Love this! This is a fancy version of what I made in a one bedroom apartment to make it into a two bedroom apartment.
(Photo of really cute modular room within a room, meant for a kid to enjoy. The kid in me absolutely loves it and could totally live there. Post that I shared from a group called “homemade haven: recipes, decor, diy and garden ideas”).
Mine was made out of bookcases and folding screens & other stuff scrounged from curbside, cobbled together w some re-claimed screws and other scavenged hardware, pieces of lumber — all scrounged from the urban abundant beneficence of the curbside goddess.
The roommate got the “real” bedroom, and I got an adorable corner of the living room which was surprisingly fun and pleasant, but then again I just love tiny cute spaces where I can find most of my stuff without looking too hard lol.
BTW the “real” bedroom had to be walked through in order to access the bathroom, which created stressful situations at times. However, pee jars exist. So do nearby public restrooms in a pinch.

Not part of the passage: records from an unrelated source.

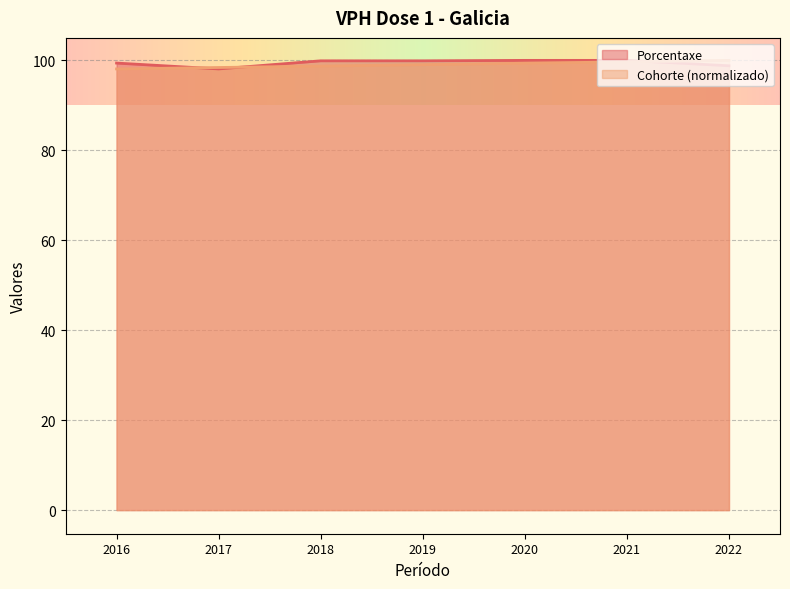

Which category has the lowest value across all series?

2017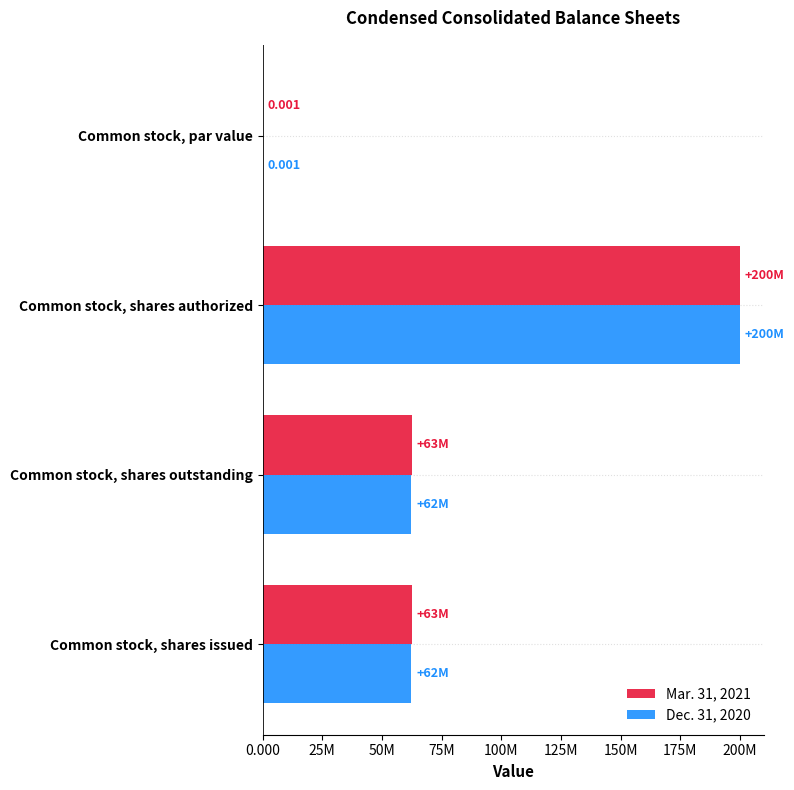

What are all the series names shown in the legend?

Mar. 31, 2021, Dec. 31, 2020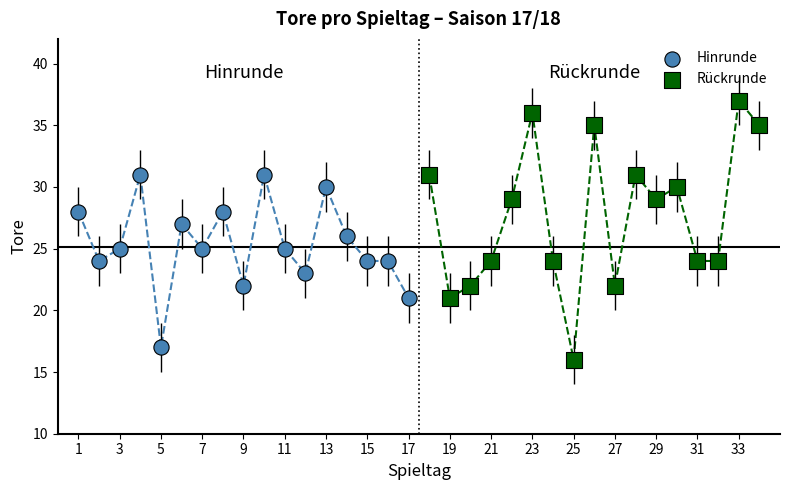

Which series reaches the minimum Y coordinate?

Rückrunde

As another benefit of creating the creative extra bedroom, I enjoyed the economic benefits of not having to pay 70% of my income as rent, which I had been doing at times for some years. So I got to continue being an artist and ecosocial educator and activist (which is and was a key part of my deepest calling; and furthermore is, low pay notwithstanding, an essential function of society) and get by on just some occasional housecleaning gigs and other misc gigs instead of having to get a “real” (=soul-sucking) job.
Resistance takes many forms, one of them can be 24-7-365 economic resistance. That’s my favorite. It doesn’t mean we can perfectly boycott anything, but we can get really darn close.
Also, I do support actual boycott, strike days, buy nothing days, etc. It’s just that I think it might be most effective if a lot of us are having “buy almost nothing weeks” and “buy almost nothing months” etc. Adding up to years of buying almost nothing except from local businesses, Black businesses, indigenous businesses, etc. Which I think a lot of us on this space are doing already! And I’m so happy to be on this path of adventure and resistance with you all.
On a different level, I know from various training that “what we resist persists.” So, while it is convenient to use the phrase economic resistance, I actually prefer to think of it as re-empowerment of ourselves. Taking back our economic agency, and choosing to define what we think is cool and worthy of spending our money and energy on. And re-opening the long-shut doors to our true deepest creativity and humanity. As opposed to being puppets of social norms and fake status.